Announced at Homewood
The Johns Hopkins University has awarded approximately $25,000 in grants to students and faculty to stimulate new courses in the arts and other arts-related efforts on the university's Homewood campus, said Winston Tabb, the university's vice provost for the arts.
The Arts Innovation Program is a new initiative offering funding to faculty and staff for courses in the arts, with an emphasis on interdisciplinary and cross-departmental courses. The program also supports the artistic efforts of students, both those currently engaged in arts activities and those wishing to create a new venture. Grants will be awarded twice each academic year: once for the fall semester, and once for the January intersession and the spring semester.
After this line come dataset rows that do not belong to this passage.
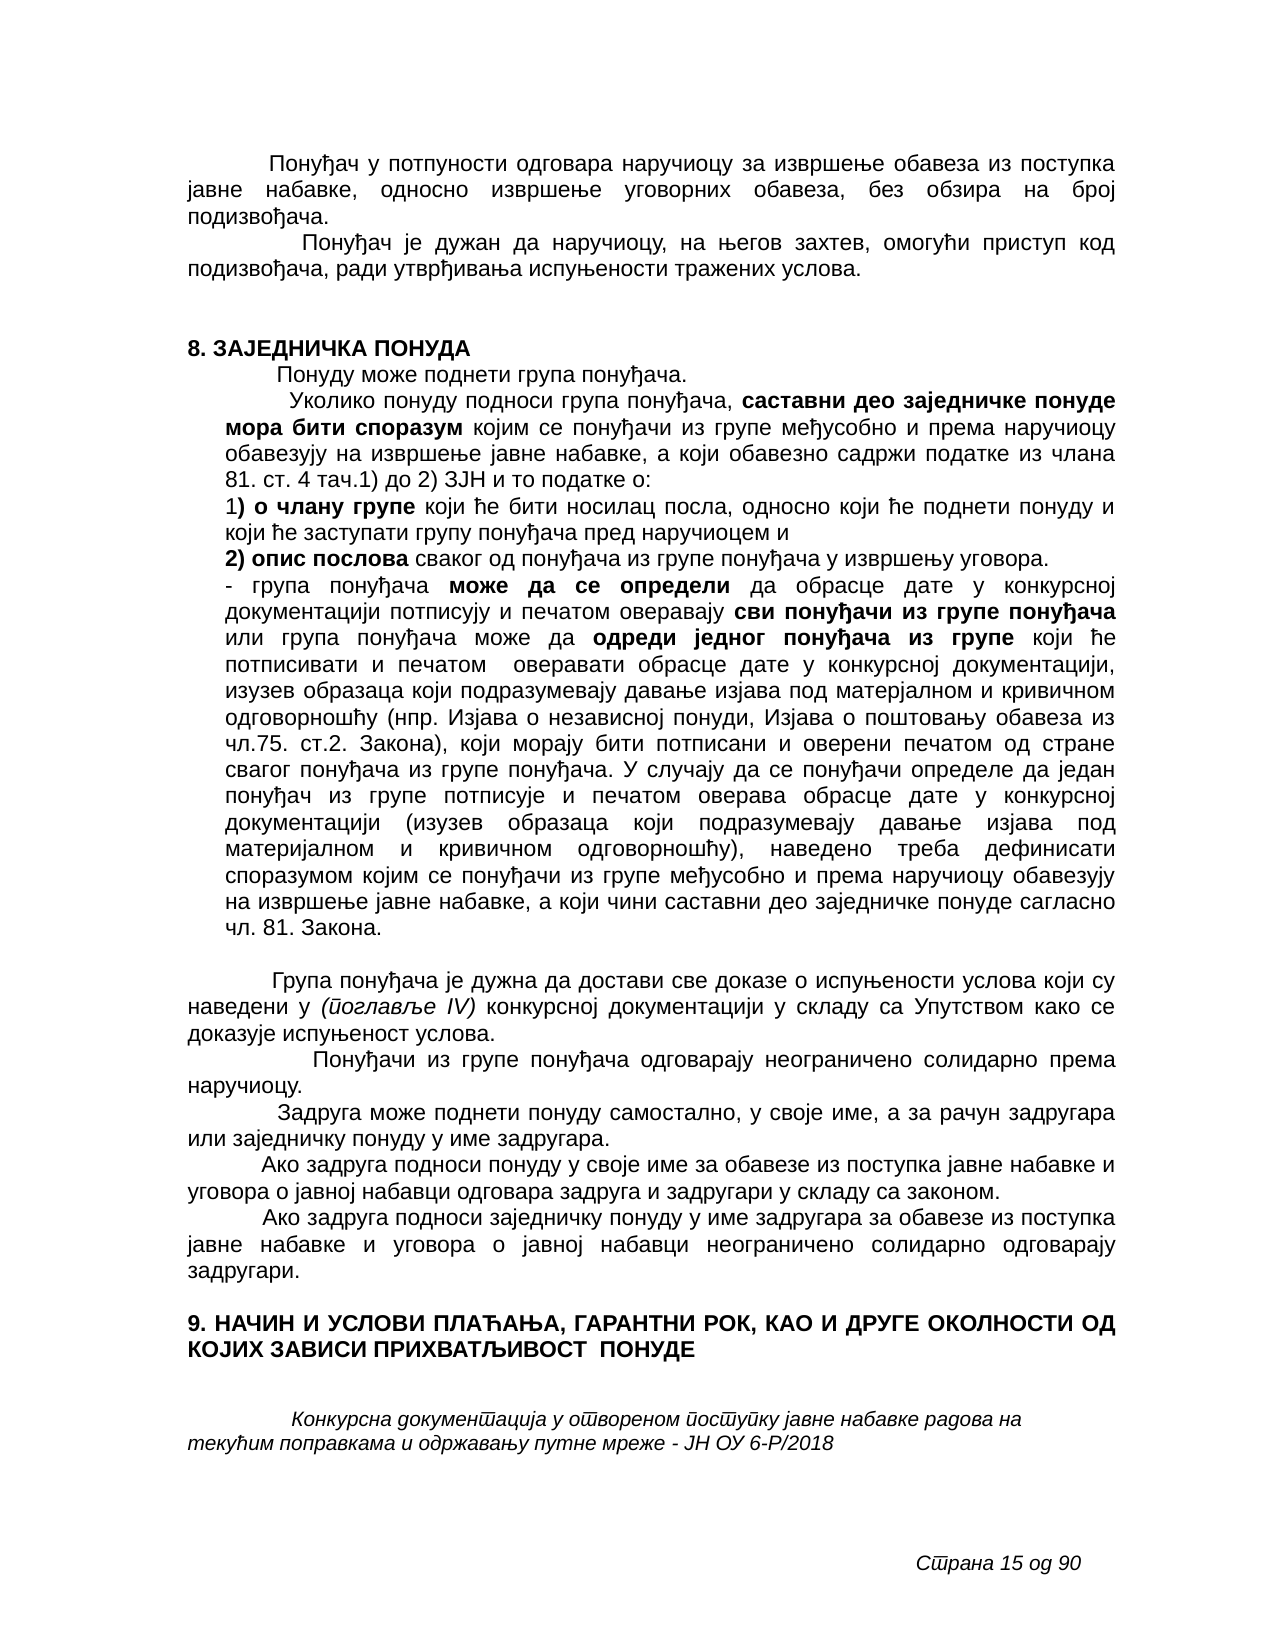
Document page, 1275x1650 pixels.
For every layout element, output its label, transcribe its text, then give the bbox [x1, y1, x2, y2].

text Понуду може поднети група понуђача. [187, 361, 1116, 387]
list 2) опис послова сваког од понуђача из групе понуђача у извршењу уговора. [225, 545, 1116, 572]
text Уколико понуду подноси група понуђача, саставни део заједничке понуде мора бити споразум којим се понуђачи из групе међусобно и према наручиоцу обавезују на извршење јавне набавке, а који обавезно садржи податке из члана 81. ст. 4 тач.1) до 2) ЗЈН и то податке о: [225, 387, 1116, 493]
text Понуђач у потпуности одговара наручиоцу за извршење обавеза из поступка јавне набавке, односно извршење уговорних обавеза, без обзира на број подизвођача. [187, 150, 1116, 229]
text Понуђачи из групе понуђача одговарају неограничено солидарно према наручиоцу. [187, 1046, 1116, 1099]
text 1) о члану групе који ће бити носилац посла, односно који ће поднети понуду и који ће заступати групу понуђача пред наручиоцем и [225, 493, 1116, 545]
text Понуђач је дужан да наручиоцу, на његов захтев, омогући приступ код подизвођача, ради утврђивања испуњености тражених услова. [187, 229, 1116, 282]
text Ако задруга подноси заједничку понуду у име задругара за обавезе из поступка јавне набавке и уговора о јавној набавци неограничено солидарно одговарају задругари. [187, 1204, 1116, 1283]
text Задруга може поднети понуду самостално, у своје име, а за рачун задругара или заједничку понуду у име задругара. [187, 1099, 1116, 1151]
text 9. НАЧИН И УСЛОВИ ПЛАЋАЊА, ГАРАНТНИ РОК, КАО И ДРУГЕ ОКОЛНОСТИ ОД КОЈИХ ЗАВИСИ ПРИХВАТЉИВОСТ ПОНУДЕ [187, 1309, 1116, 1362]
text Ако задруга подноси понуду у своје име за обавезе из поступка јавне набавке и уговора о јавној набавци одговара задруга и задругари у складу са законом. [187, 1151, 1116, 1204]
list - група понуђача може да се определи да обрасце дате у конкурсној документацији потписују и печатом оверавају сви понуђачи из групе понуђача или група понуђача може да одреди једног понуђача из групе који ће потписивати и печатом оверавати обрасце дате у конкурсној документацији, изузев образаца који подразумевају давање изјава под матерјалном и кривичном одговорношћу (нпр. Изјава о независној понуди, Изјава о поштовању обавеза из чл.75. ст.2. Закона), који морају бити потписани и оверени печатом од стране свагог понуђача из групе понуђача. У случају да се понуђачи определе да један понуђач из групе потписује и печатом оверава обрасце дате у конкурсној документацији (изузев образаца који подразумевају давање изјава под материјалном и кривичном одговорношћу), наведено треба дефинисати споразумом којим се понуђачи из групе међусобно и према наручиоцу обавезују на извршење јавне набавке, а који чини саставни део заједничке понуде сагласно чл. 81. Закона. [225, 572, 1116, 941]
text 8. ЗАЈЕДНИЧКА ПОНУДА [187, 334, 1116, 361]
text Група понуђача је дужна да достави све доказе о испуњености услова који су наведени у (поглавље IV) конкурсној документацији у складу са Упутством како се доказује испуњеност услова. [187, 967, 1116, 1046]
Of the 10 proposals submitted for fall 2007, six received funding.
"We had a strong field of contenders in this inaugural semester, and it is gratifying to know that new opportunities in the arts will be created for Homewood undergraduates as a result of this program," Tabb said.
Three new fall courses will benefit from the funding: the History and Science of Musical Instruments, taught by Susan Forscher Weiss of the Peabody Conservatory and James E. West, research professor at the Whiting School of Engineering; Competitive Advantage: Design + Business, a collaboration between the departments of Marketing and Management at the Carey Business School and the departments of Environmental Design and Graphic Design at the Maryland Institute College of Art; and Image and Text, taught by Phyllis Berger of the Homewood Art Workshops and Tristan Davies of the Writing Seminars.
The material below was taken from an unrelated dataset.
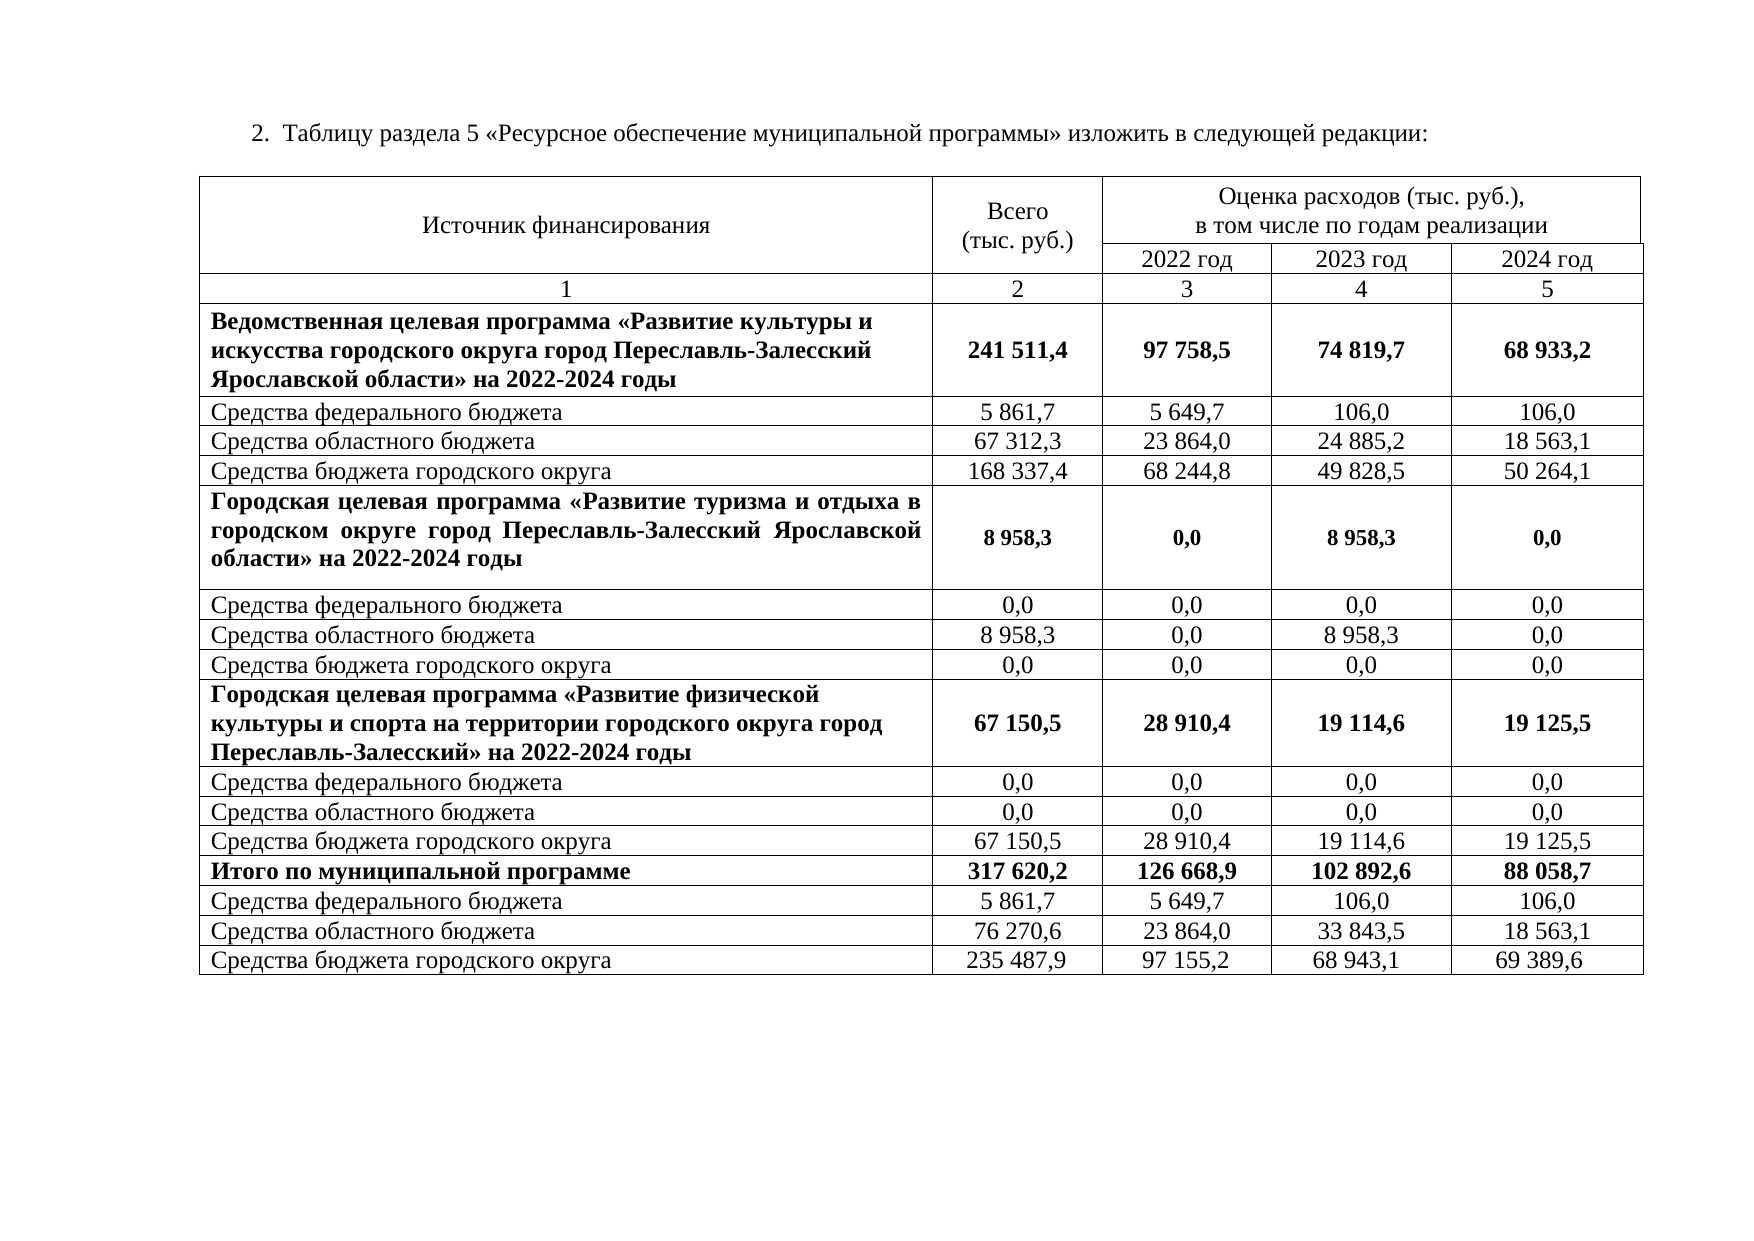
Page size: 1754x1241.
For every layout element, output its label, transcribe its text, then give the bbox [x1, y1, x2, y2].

Additionally, three student-proposed arts initiatives will receive support. The 5-year-old Hopkins Lion Dance Troupe, headed by rising senior Nicholas Hu, will receive funding to perform in Baltimore City schools; a new dance program, proposed by Brittany Sterrett, a member of the class of 2007, and rising sophomore Lauren McGrath, will begin this fall; and a new interdivisional and interdisciplinary multiple-media arts journal, proposed by rising juniors Derek Nnuro and Shawn Fu, received support for its first two issues, both due out this fall.
"All of these innovations represent just the sort of creative thinking that's vital in a large institution like Johns Hopkins," Tabb said. "That they emerged from students, faculty and staff rather than being imposed from without shows that they reflect the specific needs of the undergraduate community."